* [DATA UNDER STUDY]
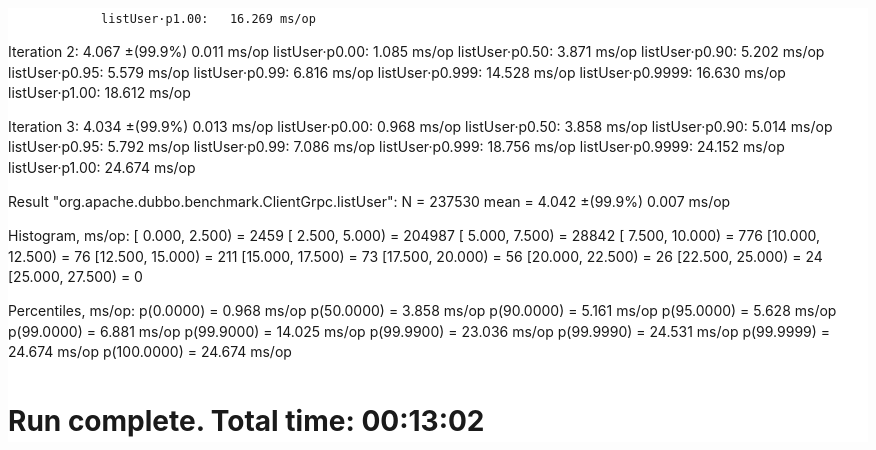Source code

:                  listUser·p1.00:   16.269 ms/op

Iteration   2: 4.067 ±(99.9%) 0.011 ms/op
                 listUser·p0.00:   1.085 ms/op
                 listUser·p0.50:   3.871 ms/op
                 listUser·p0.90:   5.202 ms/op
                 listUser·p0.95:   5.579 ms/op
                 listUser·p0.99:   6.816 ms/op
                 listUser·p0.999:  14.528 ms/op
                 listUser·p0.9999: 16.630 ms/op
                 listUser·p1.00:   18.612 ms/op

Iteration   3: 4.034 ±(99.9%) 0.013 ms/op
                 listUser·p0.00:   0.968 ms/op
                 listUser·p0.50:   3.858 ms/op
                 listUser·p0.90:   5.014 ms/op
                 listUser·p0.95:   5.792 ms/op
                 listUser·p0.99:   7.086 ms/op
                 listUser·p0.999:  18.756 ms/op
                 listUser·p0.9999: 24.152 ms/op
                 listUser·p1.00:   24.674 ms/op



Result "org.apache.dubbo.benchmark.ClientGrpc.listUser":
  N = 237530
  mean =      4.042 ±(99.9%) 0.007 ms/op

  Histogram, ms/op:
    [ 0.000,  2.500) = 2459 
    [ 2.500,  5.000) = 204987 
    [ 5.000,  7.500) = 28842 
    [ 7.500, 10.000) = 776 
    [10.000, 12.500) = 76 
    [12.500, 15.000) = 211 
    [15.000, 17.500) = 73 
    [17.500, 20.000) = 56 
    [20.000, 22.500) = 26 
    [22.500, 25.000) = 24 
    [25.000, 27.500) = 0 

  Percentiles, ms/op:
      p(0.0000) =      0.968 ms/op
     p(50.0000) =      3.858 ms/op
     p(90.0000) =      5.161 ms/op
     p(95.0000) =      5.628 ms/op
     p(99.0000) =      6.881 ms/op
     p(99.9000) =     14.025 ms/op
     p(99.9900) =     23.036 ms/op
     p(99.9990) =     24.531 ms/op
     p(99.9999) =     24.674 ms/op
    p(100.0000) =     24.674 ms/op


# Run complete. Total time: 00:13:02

==

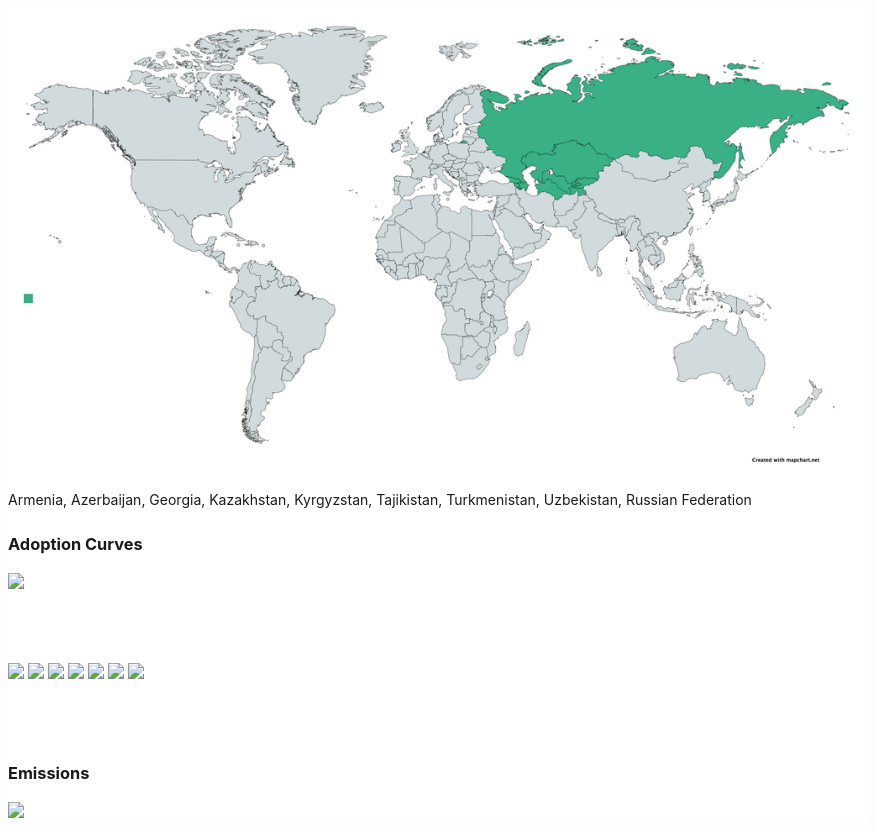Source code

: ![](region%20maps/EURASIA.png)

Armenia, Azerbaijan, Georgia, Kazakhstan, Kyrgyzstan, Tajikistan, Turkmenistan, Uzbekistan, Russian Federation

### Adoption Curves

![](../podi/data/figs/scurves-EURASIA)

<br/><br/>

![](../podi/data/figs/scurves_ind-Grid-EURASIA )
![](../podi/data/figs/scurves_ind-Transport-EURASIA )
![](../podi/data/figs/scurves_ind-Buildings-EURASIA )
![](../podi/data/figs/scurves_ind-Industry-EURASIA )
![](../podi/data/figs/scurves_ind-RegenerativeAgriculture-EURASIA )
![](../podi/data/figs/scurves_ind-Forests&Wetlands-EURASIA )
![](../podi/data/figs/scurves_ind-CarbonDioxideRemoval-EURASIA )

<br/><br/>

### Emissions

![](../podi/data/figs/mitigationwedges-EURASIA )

* [TASK ITEM] Find every line above that contains the word "Iteration" and copy each of those lines.

* [RESPONSE]
Iteration   2: 4.067 ±(99.9%) 0.011 ms/op
Iteration   3: 4.034 ±(99.9%) 0.013 ms/op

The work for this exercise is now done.